Of all the lines below, return only those starting with the line holding "- **Goals**: List" and going on through the line holding "#### **Flow Design**", exactly as written.

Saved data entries
-- Opening Marker --

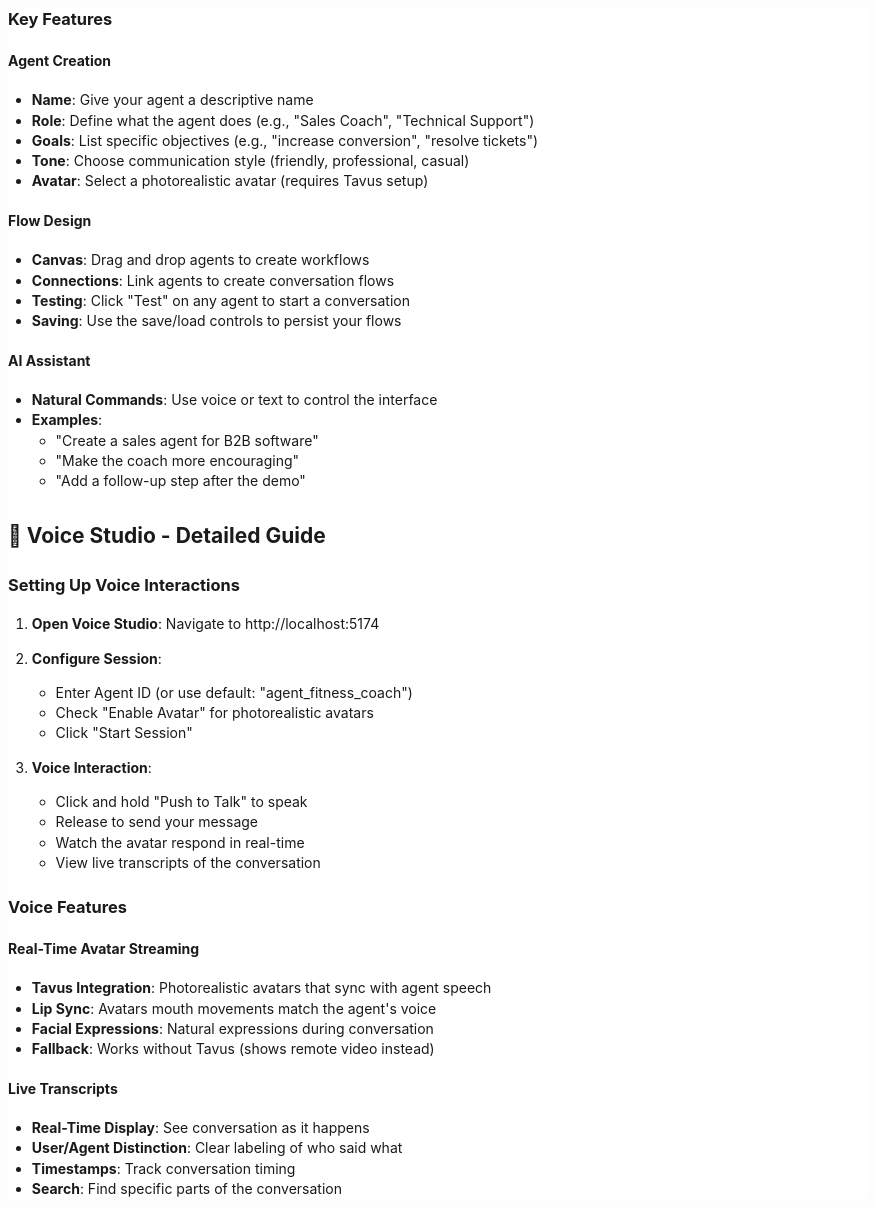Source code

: ### Key Features

#### **Agent Creation**
- **Name**: Give your agent a descriptive name
- **Role**: Define what the agent does (e.g., "Sales Coach", "Technical Support")
- **Goals**: List specific objectives (e.g., "increase conversion", "resolve tickets")
- **Tone**: Choose communication style (friendly, professional, casual)
- **Avatar**: Select a photorealistic avatar (requires Tavus setup)

#### **Flow Design**
- **Canvas**: Drag and drop agents to create workflows
- **Connections**: Link agents to create conversation flows
- **Testing**: Click "Test" on any agent to start a conversation
- **Saving**: Use the save/load controls to persist your flows

#### **AI Assistant**
- **Natural Commands**: Use voice or text to control the interface
- **Examples**:
  - "Create a sales agent for B2B software"
  - "Make the coach more encouraging"
  - "Add a follow-up step after the demo"

## 🎤 Voice Studio - Detailed Guide

### Setting Up Voice Interactions

1. **Open Voice Studio**: Navigate to http://localhost:5174
2. **Configure Session**:
   - Enter Agent ID (or use default: "agent_fitness_coach")
   - Check "Enable Avatar" for photorealistic avatars
   - Click "Start Session"

3. **Voice Interaction**:
   - Click and hold "Push to Talk" to speak
   - Release to send your message
   - Watch the avatar respond in real-time
   - View live transcripts of the conversation

### Voice Features

#### **Real-Time Avatar Streaming**
- **Tavus Integration**: Photorealistic avatars that sync with agent speech
- **Lip Sync**: Avatars mouth movements match the agent's voice
- **Facial Expressions**: Natural expressions during conversation
- **Fallback**: Works without Tavus (shows remote video instead)

#### **Live Transcripts**
- **Real-Time Display**: See conversation as it happens
- **User/Agent Distinction**: Clear labeling of who said what
- **Timestamps**: Track conversation timing
- **Search**: Find specific parts of the conversation
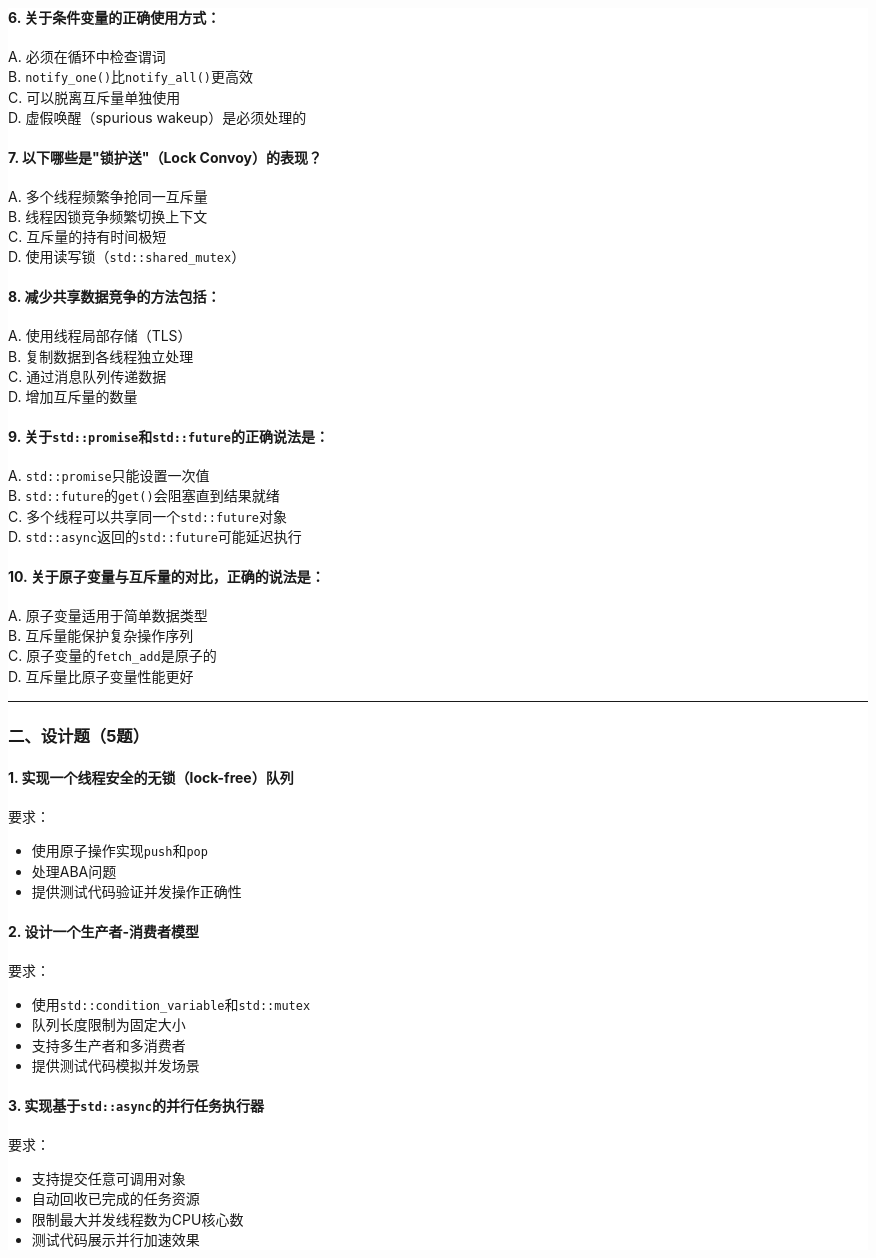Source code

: #### 6. 关于条件变量的正确使用方式：
A. 必须在循环中检查谓词  
B. `notify_one()`比`notify_all()`更高效  
C. 可以脱离互斥量单独使用  
D. 虚假唤醒（spurious wakeup）是必须处理的

#### 7. 以下哪些是"锁护送"（Lock Convoy）的表现？
A. 多个线程频繁争抢同一互斥量  
B. 线程因锁竞争频繁切换上下文  
C. 互斥量的持有时间极短  
D. 使用读写锁（`std::shared_mutex`）

#### 8. 减少共享数据竞争的方法包括：
A. 使用线程局部存储（TLS）  
B. 复制数据到各线程独立处理  
C. 通过消息队列传递数据  
D. 增加互斥量的数量

#### 9. 关于`std::promise`和`std::future`的正确说法是：
A. `std::promise`只能设置一次值  
B. `std::future`的`get()`会阻塞直到结果就绪  
C. 多个线程可以共享同一个`std::future`对象  
D. `std::async`返回的`std::future`可能延迟执行

#### 10. 关于原子变量与互斥量的对比，正确的说法是：
A. 原子变量适用于简单数据类型  
B. 互斥量能保护复杂操作序列  
C. 原子变量的`fetch_add`是原子的  
D. 互斥量比原子变量性能更好

---

### 二、设计题（5题）

#### 1. 实现一个线程安全的无锁（lock-free）队列  
要求：  
- 使用原子操作实现`push`和`pop`  
- 处理ABA问题  
- 提供测试代码验证并发操作正确性

#### 2. 设计一个生产者-消费者模型  
要求：  
- 使用`std::condition_variable`和`std::mutex`  
- 队列长度限制为固定大小  
- 支持多生产者和多消费者  
- 提供测试代码模拟并发场景

#### 3. 实现基于`std::async`的并行任务执行器  
要求：  
- 支持提交任意可调用对象  
- 自动回收已完成的任务资源  
- 限制最大并发线程数为CPU核心数  
- 测试代码展示并行加速效果

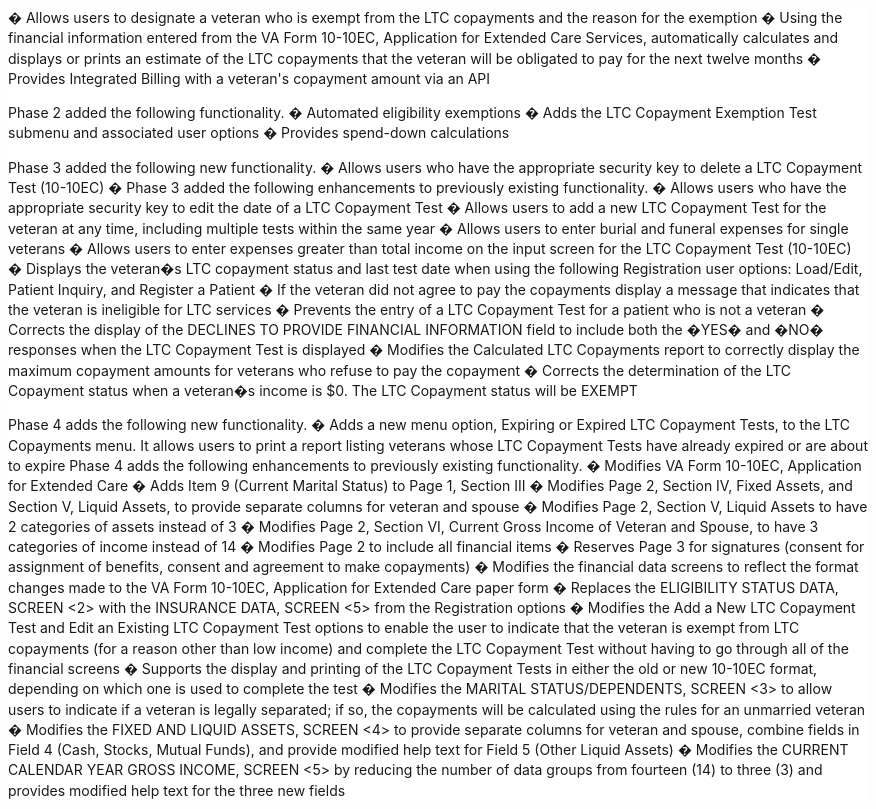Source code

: � Allows users to designate a veteran who is exempt from the LTC copayments and the reason for the exemption
� Using the financial information entered from the VA Form 10-10EC, Application for Extended Care Services, automatically calculates and displays or prints an estimate of the LTC copayments that the veteran will be obligated to pay for the next twelve months
� Provides Integrated Billing with a veteran's copayment amount via an API

Phase 2 added the following functionality.
� Automated eligibility exemptions
� Adds the LTC Copayment Exemption Test submenu and associated user options
� Provides spend-down calculations

Phase 3 added the following new functionality.
� Allows users who have the appropriate security key to delete a LTC Copayment Test (10-10EC) 
� Phase 3 added the following enhancements to previously existing functionality.
� Allows users who have the appropriate security key to edit the date of a LTC Copayment Test
� Allows users to add a new LTC Copayment Test for the veteran at any time, including multiple tests within the same year
� Allows users to enter burial and funeral expenses for single veterans
� Allows users to enter expenses greater than total income on the input screen for the LTC Copayment Test (10-10EC)
� Displays the veteran�s LTC copayment status and last test date when using the following Registration user options:  Load/Edit, Patient Inquiry, and Register a Patient
� If the veteran did not agree to pay the copayments display a message that indicates that the veteran is ineligible for LTC services
� Prevents the entry of a LTC Copayment Test for a patient who is not a veteran
� Corrects the display of the DECLINES TO PROVIDE FINANCIAL INFORMATION field to include both the �YES� and �NO� responses when the LTC Copayment Test is displayed
� Modifies the Calculated LTC Copayments report to correctly display the maximum copayment amounts for veterans who refuse to pay the copayment
� Corrects the determination of the LTC Copayment status when a veteran�s income is $0.  The LTC Copayment status will be EXEMPT

Phase 4 adds the following new functionality.
� Adds a new menu option, Expiring or Expired LTC Copayment Tests, to the LTC Copayments menu.  It allows users to print a report listing veterans whose LTC Copayment Tests have already expired or are about to expire
Phase 4 adds the following enhancements to previously existing functionality.
� Modifies VA Form 10-10EC, Application for Extended Care
� Adds Item 9 (Current Marital Status) to Page 1, Section III
� Modifies Page 2, Section IV, Fixed Assets, and Section V, Liquid Assets, to provide separate columns for veteran and spouse
� Modifies Page 2, Section V, Liquid Assets to have 2 categories of assets instead of 3
� Modifies Page 2, Section VI, Current Gross Income of Veteran and Spouse, to have 3 categories of income instead of 14
� Modifies Page 2 to include all financial items
� Reserves Page 3 for signatures (consent for assignment of benefits, consent and agreement to make copayments)
� Modifies the financial data screens to reflect the format changes made to the VA Form 10-10EC, Application for Extended Care paper form
� Replaces the ELIGIBILITY STATUS DATA, SCREEN <2> with the INSURANCE DATA, SCREEN <5> from the Registration options
� Modifies the Add a New LTC Copayment Test and Edit an Existing LTC Copayment Test options to enable the user to indicate that the veteran is exempt from LTC copayments (for a reason other than low income) and complete the LTC Copayment Test without having to go through all of the financial screens
� Supports the display and printing of the LTC Copayment Tests in either the old or new 10-10EC format, depending on which one is used to complete the test
� Modifies the MARITAL STATUS/DEPENDENTS, SCREEN <3> to allow users to indicate if a veteran is legally separated; if so, the copayments will be calculated using the rules for an unmarried veteran
� Modifies the FIXED AND LIQUID ASSETS, SCREEN <4> to provide separate columns for veteran and spouse, combine fields in Field 4 (Cash, Stocks, Mutual Funds), and provide modified help text for Field 5 (Other Liquid Assets) 
� Modifies the CURRENT CALENDAR YEAR GROSS INCOME, SCREEN <5> by reducing the number of data groups from fourteen (14) to three (3) and provides modified help text for the three new fields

-- Closing Marker --

- **Finished task**:
- **Goals**: List specific objectives (e.g., "increase conversion", "resolve tickets")
- **Tone**: Choose communication style (friendly, professional, casual)
- **Avatar**: Select a photorealistic avatar (requires Tavus setup)

#### **Flow Design**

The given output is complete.